» Given entries
= Beginning of Section =

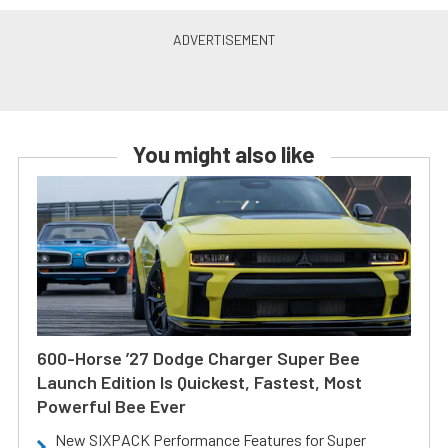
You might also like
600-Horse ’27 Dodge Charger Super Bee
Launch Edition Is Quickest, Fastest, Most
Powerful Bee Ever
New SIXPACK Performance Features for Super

= End of Section =
= Beginning of Section =

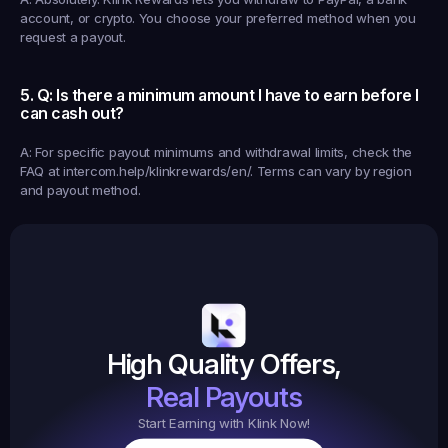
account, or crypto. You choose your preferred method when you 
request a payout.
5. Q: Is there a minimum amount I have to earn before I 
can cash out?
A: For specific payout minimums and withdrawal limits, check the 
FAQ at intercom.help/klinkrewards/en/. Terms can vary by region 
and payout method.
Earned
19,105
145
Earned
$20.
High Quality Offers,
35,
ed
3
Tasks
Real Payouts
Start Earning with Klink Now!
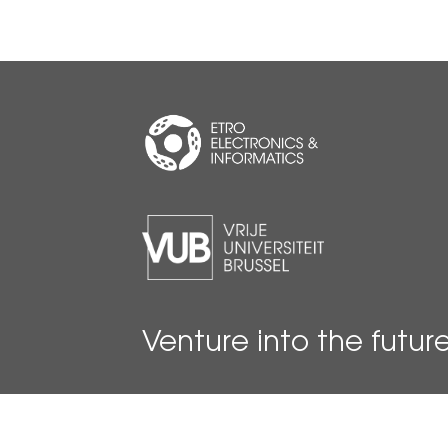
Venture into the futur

= End of Section =

» What to do
Give the number of lines in the records where the word "Super" occurs, and add nothing.

» Task solution
2